I think in both of these particular cases the feedstock was actually natural gas. Of course, you *can* produce fuel from coal as well, but it's more difficult to meet very high quality standards. JP8 is just about the most demanding application out there.

Stan Peterson

@ Rafael,

JP7 and JP8 are nothing but quality variant names for kerosene. Kerosene was the first and sometimes the only petroleum fraction "refined" from Oil, and utilized from 19th century oil wells. It was also named "lamp oil" and saved many a whale; since the ease of obtaining it, bankrupted the whaling fleets of the world.

That a jet engine runs on kerosene derived from whatever source should not be surprising. The external combustion process can be and has been adopted to burn bunker fuel oil and various grades of diesel. Look at the power plants of modern non-nuclear navies and the fleets of MI Abrams tanks as examples. they all use gas turbine technology and burn these types of fuels.

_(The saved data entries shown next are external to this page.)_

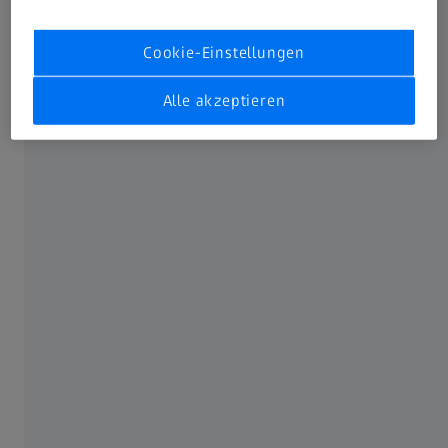
Cookie-Einstellungen
Alle akzeptieren
Diesen Artikel teilen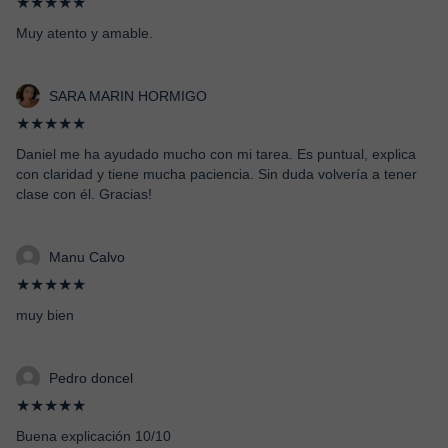
★★★★★
Muy atento y amable.
SARA MARIN HORMIGO
★★★★★
Daniel me ha ayudado mucho con mi tarea. Es puntual, explica
con claridad y tiene mucha paciencia. Sin duda volvería a tener
clase con él. Gracias!
Manu Calvo
★★★★★
muy bien
Pedro doncel
★★★★★
Buena explicación 10/10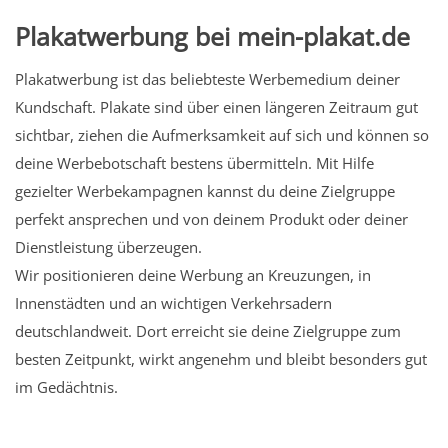
Plakatwerbung bei mein-plakat.de
Plakatwerbung ist das beliebteste Werbemedium deiner
Kundschaft. Plakate sind über einen längeren Zeitraum gut
sichtbar, ziehen die Aufmerksamkeit auf sich und können so
deine Werbebotschaft bestens übermitteln. Mit Hilfe
gezielter Werbekampagnen kannst du deine Zielgruppe
perfekt ansprechen und von deinem Produkt oder deiner
Dienstleistung überzeugen.
Wir positionieren deine Werbung an Kreuzungen, in
Innenstädten und an wichtigen Verkehrsadern
deutschlandweit. Dort erreicht sie deine Zielgruppe zum
besten Zeitpunkt, wirkt angenehm und bleibt besonders gut
im Gedächtnis.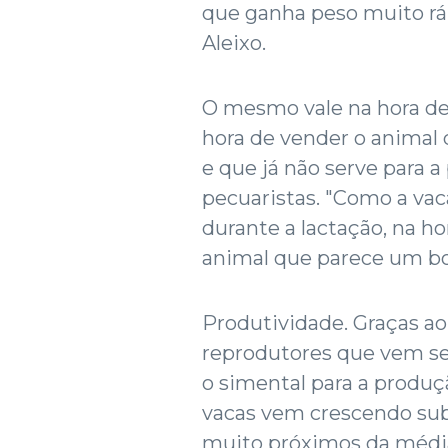
que ganha peso muito rá
Aleixo.
O mesmo vale na hora de 
hora de vender o animal 
e que já não serve para a
pecuaristas. "Como a vac
durante a lactação, na h
animal que parece um boi
Produtividade. Graças ao
reprodutores que vem se
o simental para a produç
vacas vem crescendo subs
muito próximos da média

The real issue is the development in large quantities of not mixture of petroleum fractions as current fuels are composed, whatever they are. Rather it the technologies associated with optimizing the combustion process for complete non polluting combustion of a Particular hydrocarbon, that also extracts the highest thermal efficiency obtainable for the given engine technology. That and producing it in economical quantity sufficient to power the air fleets of the world.

Separating kerosene from an oil or GTL or CTL process is pretty easy, as it was the first to be done successfully, back in the 19th century.

PerthMike

Aussie

The Royal Australian Air Force has started taking delivery of C-17s. Maybe we can learn from this and start using this blend in our C-17s as well provided we have the infrastructure to produce it. We have plenty of Natural Gas in Australia to use as feedstock and we have plenty of coal to. We need to keep our military running and something like this would help cushion the blow of the energy crisis for them.

GreyFlcn

This begs the question.

Which is more important.
* Global Warming
* Peak Oil

Sincd inebitably we're going to have to choose one.

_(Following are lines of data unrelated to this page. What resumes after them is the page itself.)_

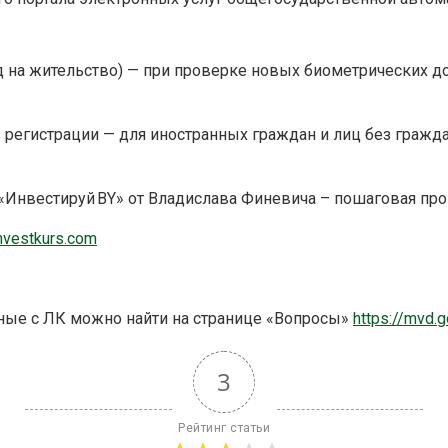
ид на жительство) — при проверке новых биометрических 
 регистрации — для иностранных граждан и лиц без гражд
 «Инвестируй BY» от Владислава Финевича – пошаговая про
nvestkurs.com
ные с ЛК можно найти на странице «Вопросы»
https://mvd.
3
Рейтинг статьи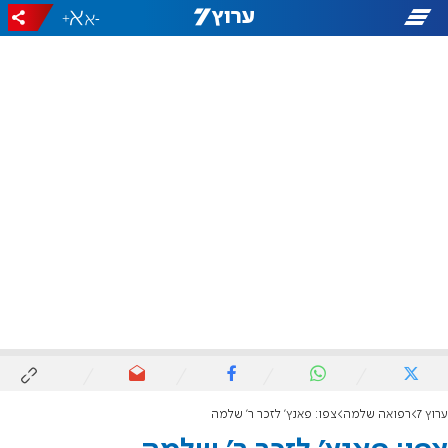
+
-
ערוץ 7
רפואה שלמה
צפו: פאנץ' לזכר ר' שלמה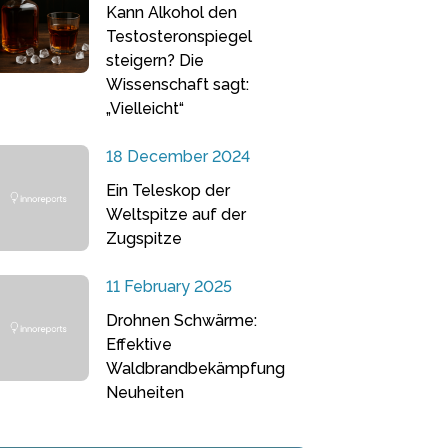
Kann Alkohol den
Testosteronspiegel
steigern? Die
Wissenschaft sagt:
„Vielleicht“
18 December 2024
Ein Teleskop der
Weltspitze auf der
Zugspitze
11 February 2025
Drohnen Schwärme:
Effektive
Waldbrandbekämpfung
Neuheiten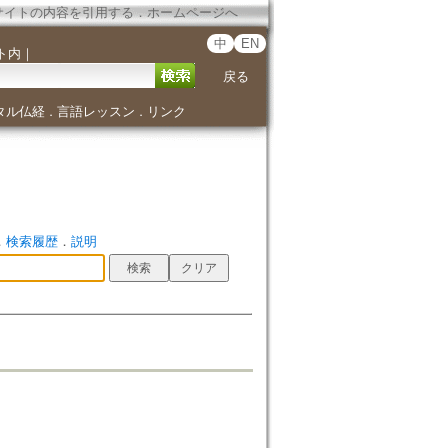
サイトの内容を引用する
．
ホームページへ
中
EN
ト内
｜
戻る
タル仏経
言語レッスン
リンク
．
．
．
検索履歴
．
説明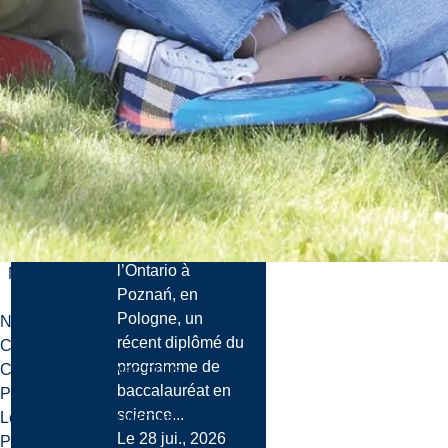
Nouvelles
De la scène
internationale
aux études
supérieures :
un diplômé en
sciences
économiques
de l’Universi...
Du nord de
l’Ontario à
Menu
Poznań, en
Pologne, un
Nouvelles
récent diplômé du
Carrières
programme de
Communiquez avec nous
baccalauréat en
Plan du campus
science...
Leadership & gouvernance
Le 28 jui., 2026
Politiques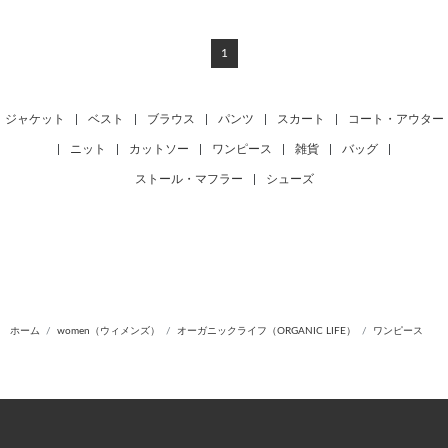
1
ジャケット
|
ベスト
|
ブラウス
|
パンツ
|
スカート
|
コート・アウター
|
ニット
|
カットソー
|
ワンピース
|
雑貨
|
バッグ
|
ストール・マフラー
|
シューズ
ホーム
women（ウィメンズ）
オーガニックライフ（ORGANIC LIFE）
ワンピース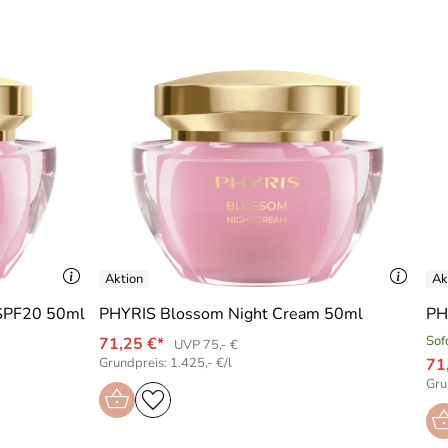
 Oil, Butyrospermum Parkii (Shea) Oil, Bellis Perennis
act, Propanediol, Sodium Stearoyl Glutamate, Helianthus
, Sodium Citrate, Paeonia Lactiflora Root Extract,
 Sodium Benzoate, Potassium Sorbate, Sodium Dehydroacetate
 Angaben auf der Verpackung.
 SPF20 50ml
PHYRIS Blossom Night Cream 50ml
PH
Sof
71,25 €*
UVP 75,- €
Grundpreis: 1.425,- €/l
71
Gru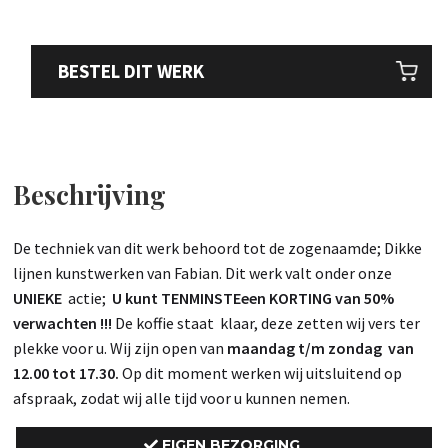
BESTEL DIT WERK
Beschrijving
De techniek van dit werk behoord tot de zogenaamde; Dikke
lijnen kunstwerken van Fabian. Dit werk valt onder onze
UNIEKE
actie;
U kunt TENMINSTEeen KORTING van 50%
verwachten !!!
De koffie staat klaar, deze zetten wij vers ter
plekke voor u. Wij zijn open van
maandag t/m zondag van
12.00 tot 17.30.
Op dit moment werken wij uitsluitend op
afspraak, zodat wij alle tijd voor u kunnen nemen.
EIGEN BEZORGING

If we just want to solve peak oil, the feedstock is there.
http://greyfalcon.net/fossilenergy.png

If we want to deal with global warming, the feedstock is also there.
http://greyfalcon.net/greenenergy.png

_

But the simple answer is that it would be atleast "counterproductive" to try to get people to put less carbon in the atmosphere, while also artificially making the cost of liquid fuels cheaper.